Еще два вора умерли в тюрьме. Любая смерть авторитета в тюрьме — «сердечный приступ».

И наконец Кашалот, которого собирались короновать…


— Все эти воры — работа нашего отдела, — сказал Стеклов. — Кроме Кашалота. Их убрали потому, что они не были готовы участвовать в том переделе, который сейчас идет. Это были воры старой закалки. Они ни за что не пошли бы на сотрудничество с органами. Но Кашалот… Его мы не убивали. Ты знал, что Кашалота собирались короновать?

— Знал, — кивнул Емельянов. — Во время отсидки. Все к тому шло.

— Кто убил Кашалота? Это меня беспокоит. Значит, есть еще факторы, о которых я не знаю. Может, их скрывает от меня Печерский.

— Ты думаешь, Кашалота убили?

— Даже не сомневаюсь. Другого объяснения не существует. Но кто и зачем?

— Это я и хочу узнать, — задумчиво произнес Константин.

— Я помогу тебе, — Андрей был очень серьезен. — Твоя история мне очень не нравится. Есть в ней какой-то неприятный привкус. А там, где существует такой привкус, кроется беда. Я знаю. Проходил.

Глава 22


Но уже через несколько дней Емельянов понял, что выбрал крайне неудачное время, чтобы вести поиск человека, в исчезновении которого принимало деятельное участие КГБ.

Наступил апрель, и обстановка в стране оказалась крайне напряженной. Изменения в обществе касались не только воров. Самой первой и важной ласточкой было коллективное письмо против репрессий.

Именно после него во всех отделениях на местах КГБ значительно усилил свою работу. Если раньше какие-то не слишком буйные факты неповиновения еще могли спустить с рук, закрыть на что-то глаза, то после проблем, связанных с письмом, ситуация обострилась. Были проведены более жесткие аресты, а все несогласные с властью были взяты под суровый контроль.

В общем, всем отделам КГБ было чем заниматься на местах. И Емельянов, до которого не могли не доходить слухи о том, что происходит в стране, думал, что сейчас его другу не до поисков пропавшего режиссера.

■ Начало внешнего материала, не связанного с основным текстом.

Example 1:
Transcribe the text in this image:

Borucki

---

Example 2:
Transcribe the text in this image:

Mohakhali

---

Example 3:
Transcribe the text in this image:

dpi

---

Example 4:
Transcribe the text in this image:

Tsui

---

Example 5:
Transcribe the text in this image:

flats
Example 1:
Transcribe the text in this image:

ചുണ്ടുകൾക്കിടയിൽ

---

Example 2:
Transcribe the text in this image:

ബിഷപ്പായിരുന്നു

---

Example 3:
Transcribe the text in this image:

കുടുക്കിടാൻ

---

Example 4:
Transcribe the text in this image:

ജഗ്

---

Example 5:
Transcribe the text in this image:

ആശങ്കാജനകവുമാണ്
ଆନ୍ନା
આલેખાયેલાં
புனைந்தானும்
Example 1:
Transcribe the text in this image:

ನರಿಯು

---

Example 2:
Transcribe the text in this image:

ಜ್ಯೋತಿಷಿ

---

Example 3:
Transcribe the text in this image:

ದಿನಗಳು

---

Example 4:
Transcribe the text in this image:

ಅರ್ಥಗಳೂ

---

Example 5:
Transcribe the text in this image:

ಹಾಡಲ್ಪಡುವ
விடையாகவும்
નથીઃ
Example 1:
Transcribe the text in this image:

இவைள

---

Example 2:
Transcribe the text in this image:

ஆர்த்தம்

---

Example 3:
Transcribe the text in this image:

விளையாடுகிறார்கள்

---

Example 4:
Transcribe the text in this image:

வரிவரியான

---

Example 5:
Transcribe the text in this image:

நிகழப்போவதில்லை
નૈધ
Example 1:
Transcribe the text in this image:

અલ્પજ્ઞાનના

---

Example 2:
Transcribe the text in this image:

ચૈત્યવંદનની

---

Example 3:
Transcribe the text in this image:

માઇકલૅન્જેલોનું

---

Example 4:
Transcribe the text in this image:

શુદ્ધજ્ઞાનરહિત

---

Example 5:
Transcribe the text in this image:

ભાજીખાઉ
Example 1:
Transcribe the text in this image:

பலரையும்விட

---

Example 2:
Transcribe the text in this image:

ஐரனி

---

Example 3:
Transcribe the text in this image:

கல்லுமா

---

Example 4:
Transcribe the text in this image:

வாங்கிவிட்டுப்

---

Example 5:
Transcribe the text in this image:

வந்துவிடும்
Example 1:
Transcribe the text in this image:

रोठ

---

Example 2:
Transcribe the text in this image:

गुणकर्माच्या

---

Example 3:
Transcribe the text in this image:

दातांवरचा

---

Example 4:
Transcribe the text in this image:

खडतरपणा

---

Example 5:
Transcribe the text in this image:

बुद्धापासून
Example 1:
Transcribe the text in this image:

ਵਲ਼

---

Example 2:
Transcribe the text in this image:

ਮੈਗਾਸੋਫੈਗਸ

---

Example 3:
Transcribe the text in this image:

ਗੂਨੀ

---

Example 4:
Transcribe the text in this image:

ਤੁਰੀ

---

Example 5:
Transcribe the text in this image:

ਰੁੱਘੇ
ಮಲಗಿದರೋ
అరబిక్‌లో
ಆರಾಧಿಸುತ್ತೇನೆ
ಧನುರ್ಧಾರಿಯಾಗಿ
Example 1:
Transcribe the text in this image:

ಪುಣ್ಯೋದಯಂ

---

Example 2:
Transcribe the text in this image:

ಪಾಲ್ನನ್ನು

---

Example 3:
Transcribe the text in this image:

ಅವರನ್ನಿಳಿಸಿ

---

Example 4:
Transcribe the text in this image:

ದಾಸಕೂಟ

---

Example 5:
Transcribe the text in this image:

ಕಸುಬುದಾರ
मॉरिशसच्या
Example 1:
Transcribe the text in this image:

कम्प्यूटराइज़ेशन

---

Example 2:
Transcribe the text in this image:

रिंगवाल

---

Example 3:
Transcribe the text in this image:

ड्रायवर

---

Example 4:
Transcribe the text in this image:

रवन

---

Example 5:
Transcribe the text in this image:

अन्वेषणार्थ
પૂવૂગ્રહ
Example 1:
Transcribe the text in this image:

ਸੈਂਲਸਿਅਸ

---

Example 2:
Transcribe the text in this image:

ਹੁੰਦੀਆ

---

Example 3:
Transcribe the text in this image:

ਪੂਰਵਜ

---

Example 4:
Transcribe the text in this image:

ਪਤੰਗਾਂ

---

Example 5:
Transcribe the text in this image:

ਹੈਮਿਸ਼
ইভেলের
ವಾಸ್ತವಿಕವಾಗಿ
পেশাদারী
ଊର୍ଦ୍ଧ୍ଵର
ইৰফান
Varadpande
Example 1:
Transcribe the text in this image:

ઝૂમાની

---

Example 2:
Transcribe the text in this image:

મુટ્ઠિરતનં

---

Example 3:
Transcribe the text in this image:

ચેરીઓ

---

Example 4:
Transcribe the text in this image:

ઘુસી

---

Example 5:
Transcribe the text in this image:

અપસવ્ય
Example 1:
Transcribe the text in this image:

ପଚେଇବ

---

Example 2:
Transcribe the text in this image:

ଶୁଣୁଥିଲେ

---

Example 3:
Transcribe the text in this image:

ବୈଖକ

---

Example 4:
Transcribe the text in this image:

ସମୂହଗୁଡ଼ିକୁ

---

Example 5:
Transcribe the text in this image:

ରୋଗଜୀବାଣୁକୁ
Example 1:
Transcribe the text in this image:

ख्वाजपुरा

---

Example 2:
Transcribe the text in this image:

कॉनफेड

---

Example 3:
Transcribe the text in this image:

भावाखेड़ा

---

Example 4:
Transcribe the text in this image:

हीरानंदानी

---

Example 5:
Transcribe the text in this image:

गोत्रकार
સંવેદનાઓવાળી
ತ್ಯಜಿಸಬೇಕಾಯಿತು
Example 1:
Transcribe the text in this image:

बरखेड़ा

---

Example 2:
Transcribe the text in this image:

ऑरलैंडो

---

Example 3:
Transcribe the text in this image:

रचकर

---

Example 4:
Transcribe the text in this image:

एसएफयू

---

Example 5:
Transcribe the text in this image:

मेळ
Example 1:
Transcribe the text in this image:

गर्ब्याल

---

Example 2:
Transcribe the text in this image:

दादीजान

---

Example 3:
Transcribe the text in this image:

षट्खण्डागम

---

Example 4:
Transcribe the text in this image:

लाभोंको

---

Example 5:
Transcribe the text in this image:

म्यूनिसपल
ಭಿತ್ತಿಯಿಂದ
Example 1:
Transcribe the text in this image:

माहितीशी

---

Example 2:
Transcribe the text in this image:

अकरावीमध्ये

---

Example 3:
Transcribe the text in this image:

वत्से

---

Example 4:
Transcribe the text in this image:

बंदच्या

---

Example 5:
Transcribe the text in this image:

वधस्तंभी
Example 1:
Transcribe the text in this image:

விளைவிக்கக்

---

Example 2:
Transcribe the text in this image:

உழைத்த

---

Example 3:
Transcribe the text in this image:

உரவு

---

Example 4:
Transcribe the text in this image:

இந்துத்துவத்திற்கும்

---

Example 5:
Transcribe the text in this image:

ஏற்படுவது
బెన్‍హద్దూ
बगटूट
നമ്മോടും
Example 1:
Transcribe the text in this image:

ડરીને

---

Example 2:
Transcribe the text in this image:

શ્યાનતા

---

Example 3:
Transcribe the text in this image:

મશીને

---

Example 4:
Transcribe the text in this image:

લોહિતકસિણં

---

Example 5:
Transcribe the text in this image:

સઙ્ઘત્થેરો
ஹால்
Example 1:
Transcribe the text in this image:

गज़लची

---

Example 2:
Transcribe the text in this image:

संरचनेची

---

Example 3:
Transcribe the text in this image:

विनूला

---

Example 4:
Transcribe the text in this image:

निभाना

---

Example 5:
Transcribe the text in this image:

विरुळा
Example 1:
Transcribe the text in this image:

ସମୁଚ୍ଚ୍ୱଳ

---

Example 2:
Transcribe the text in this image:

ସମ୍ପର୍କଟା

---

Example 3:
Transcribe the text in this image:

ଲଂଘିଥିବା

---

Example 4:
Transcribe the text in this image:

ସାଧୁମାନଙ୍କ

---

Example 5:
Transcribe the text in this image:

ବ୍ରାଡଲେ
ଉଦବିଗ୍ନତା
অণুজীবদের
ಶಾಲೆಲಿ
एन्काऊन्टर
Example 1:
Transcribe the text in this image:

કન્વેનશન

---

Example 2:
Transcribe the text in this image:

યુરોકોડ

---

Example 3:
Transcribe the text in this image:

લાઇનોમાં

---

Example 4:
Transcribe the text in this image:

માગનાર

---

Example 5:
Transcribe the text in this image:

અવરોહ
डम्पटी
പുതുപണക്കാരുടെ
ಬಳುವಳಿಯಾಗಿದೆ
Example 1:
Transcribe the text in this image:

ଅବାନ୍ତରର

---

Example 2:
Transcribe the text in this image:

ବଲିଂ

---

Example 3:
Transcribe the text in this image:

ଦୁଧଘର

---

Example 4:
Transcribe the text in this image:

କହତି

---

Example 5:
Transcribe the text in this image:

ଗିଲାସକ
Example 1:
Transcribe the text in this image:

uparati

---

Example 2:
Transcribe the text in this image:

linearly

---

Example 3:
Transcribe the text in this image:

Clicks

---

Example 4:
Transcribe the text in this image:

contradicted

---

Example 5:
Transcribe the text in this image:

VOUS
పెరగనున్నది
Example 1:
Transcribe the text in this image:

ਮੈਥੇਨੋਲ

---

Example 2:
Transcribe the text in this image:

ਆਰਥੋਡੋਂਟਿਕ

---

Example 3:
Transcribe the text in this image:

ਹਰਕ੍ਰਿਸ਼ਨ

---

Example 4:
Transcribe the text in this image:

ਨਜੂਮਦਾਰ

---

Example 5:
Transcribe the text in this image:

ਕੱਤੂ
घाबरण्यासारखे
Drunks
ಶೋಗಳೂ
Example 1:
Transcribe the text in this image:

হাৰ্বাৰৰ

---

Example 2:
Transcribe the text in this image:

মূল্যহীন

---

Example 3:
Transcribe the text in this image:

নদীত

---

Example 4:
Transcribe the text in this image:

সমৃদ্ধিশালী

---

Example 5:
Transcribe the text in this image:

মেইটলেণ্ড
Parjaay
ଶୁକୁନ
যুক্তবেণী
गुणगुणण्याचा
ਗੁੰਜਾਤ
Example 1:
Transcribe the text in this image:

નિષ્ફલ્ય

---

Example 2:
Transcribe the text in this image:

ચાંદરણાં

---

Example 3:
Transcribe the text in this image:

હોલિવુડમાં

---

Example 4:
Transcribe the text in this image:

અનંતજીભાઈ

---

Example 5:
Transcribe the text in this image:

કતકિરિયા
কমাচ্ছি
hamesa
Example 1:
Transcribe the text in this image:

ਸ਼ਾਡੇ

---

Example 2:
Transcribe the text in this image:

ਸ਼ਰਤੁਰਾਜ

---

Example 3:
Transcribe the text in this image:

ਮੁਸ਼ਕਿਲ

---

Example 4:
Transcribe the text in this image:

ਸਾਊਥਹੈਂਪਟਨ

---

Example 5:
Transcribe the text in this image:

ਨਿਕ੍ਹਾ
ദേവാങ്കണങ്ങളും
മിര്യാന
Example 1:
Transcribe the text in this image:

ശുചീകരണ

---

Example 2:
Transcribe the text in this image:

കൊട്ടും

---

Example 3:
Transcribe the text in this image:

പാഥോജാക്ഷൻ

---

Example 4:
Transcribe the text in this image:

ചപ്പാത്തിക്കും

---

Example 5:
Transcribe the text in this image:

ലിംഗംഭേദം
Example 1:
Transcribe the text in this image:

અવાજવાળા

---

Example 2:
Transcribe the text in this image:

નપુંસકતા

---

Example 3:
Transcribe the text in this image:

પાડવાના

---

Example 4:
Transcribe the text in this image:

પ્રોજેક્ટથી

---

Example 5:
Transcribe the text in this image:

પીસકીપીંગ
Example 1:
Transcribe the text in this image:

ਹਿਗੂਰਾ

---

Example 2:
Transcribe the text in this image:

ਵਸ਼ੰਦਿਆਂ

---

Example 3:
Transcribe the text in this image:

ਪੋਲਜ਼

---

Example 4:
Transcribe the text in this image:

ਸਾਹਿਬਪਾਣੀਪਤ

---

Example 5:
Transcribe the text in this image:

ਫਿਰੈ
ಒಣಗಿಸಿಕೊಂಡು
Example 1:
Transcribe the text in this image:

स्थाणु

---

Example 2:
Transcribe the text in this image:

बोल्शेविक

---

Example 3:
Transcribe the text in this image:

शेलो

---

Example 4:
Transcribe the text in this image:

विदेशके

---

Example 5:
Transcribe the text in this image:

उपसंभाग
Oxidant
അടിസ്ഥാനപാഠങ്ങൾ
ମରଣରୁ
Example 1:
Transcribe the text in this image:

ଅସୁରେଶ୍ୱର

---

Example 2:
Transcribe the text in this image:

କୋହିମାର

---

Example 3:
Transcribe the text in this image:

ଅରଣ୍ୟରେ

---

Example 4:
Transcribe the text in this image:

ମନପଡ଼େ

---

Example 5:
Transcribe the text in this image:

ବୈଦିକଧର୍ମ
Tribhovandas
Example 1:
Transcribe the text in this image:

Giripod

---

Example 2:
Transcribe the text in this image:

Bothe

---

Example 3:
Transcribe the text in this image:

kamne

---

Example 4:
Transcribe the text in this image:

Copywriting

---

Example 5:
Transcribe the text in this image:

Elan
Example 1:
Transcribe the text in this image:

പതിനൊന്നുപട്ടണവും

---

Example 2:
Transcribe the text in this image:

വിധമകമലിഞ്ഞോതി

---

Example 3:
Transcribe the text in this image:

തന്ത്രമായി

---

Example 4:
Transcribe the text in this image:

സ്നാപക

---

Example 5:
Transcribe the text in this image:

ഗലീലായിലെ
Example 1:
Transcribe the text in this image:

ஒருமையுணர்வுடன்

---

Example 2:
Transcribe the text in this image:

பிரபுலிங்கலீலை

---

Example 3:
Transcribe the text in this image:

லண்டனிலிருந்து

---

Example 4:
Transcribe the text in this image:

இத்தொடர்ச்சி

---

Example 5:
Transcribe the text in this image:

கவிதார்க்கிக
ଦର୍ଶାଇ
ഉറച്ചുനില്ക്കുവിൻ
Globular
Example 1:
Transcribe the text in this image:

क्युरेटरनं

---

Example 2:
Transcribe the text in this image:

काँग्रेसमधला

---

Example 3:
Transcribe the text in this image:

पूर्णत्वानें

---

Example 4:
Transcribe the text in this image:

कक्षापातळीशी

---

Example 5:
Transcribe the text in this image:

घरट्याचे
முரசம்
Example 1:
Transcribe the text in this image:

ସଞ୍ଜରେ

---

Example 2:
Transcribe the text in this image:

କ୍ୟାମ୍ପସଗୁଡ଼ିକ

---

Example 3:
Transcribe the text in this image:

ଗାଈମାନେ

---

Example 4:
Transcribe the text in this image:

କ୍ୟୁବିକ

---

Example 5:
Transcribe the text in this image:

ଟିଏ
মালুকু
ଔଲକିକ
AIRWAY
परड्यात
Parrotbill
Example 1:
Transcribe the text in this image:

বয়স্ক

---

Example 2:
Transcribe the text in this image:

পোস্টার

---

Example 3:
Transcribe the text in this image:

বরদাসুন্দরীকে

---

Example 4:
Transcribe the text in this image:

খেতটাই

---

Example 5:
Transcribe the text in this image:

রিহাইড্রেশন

Однако Стеклов все же улучил момент, выбрал время и дал понять Константину, что продолжит вести поиски, несмотря на обострившуюся обстановку, особенно на Украине.

Что же произошло в стране?

В апреле 1968 года было отправлено общественное письмо с требованием прекратить практику противозаконных политических процессов. Письмо было написано в сдержанных формулировках, осторожно и толерантно.

В нем обращалось внимание на отход от решений ХХ съезда КПСС, на нарушения социалистической законности. Организаторами письма были Иван Светличный, Иван Дзюба, Виктор Боднарчук, Юрий Цехмистренко, Ирина Заславская, Михаил Белецкий.

Среди подписантов были писатели, художники, авторитетные ученые. Чтобы передать письмо адресатам, Ирина Заславская и Михаил Белецкий лично поехали в Москву. Заславская отнесла оригинал письма с подписями в приемную ЦК, где оставила для ответа свой домашний адрес, а Белецкий отнес экземпляр Петру Якиру для дальнейшего распространения.

Письмо выглядело так.

«Генеральному секретарю ЦК КПСС

Л. И. Брежневу

Председателю Совета министров СССР

А. Н. Косыгину

Председателю Президиума Верховного Совета СССР

Н. В. Подгорному

Уважаемые товарищи!

Обращаемся к Вам по вопросу, глубоко волнующему различные круги советской общественности.

На протяжении нескольких последних лет в Советском Союзе проводятся политические процессы над молодыми людьми из среды творческой и научной интеллигенции. Мы обеспокоены этими процессами по ряду причин.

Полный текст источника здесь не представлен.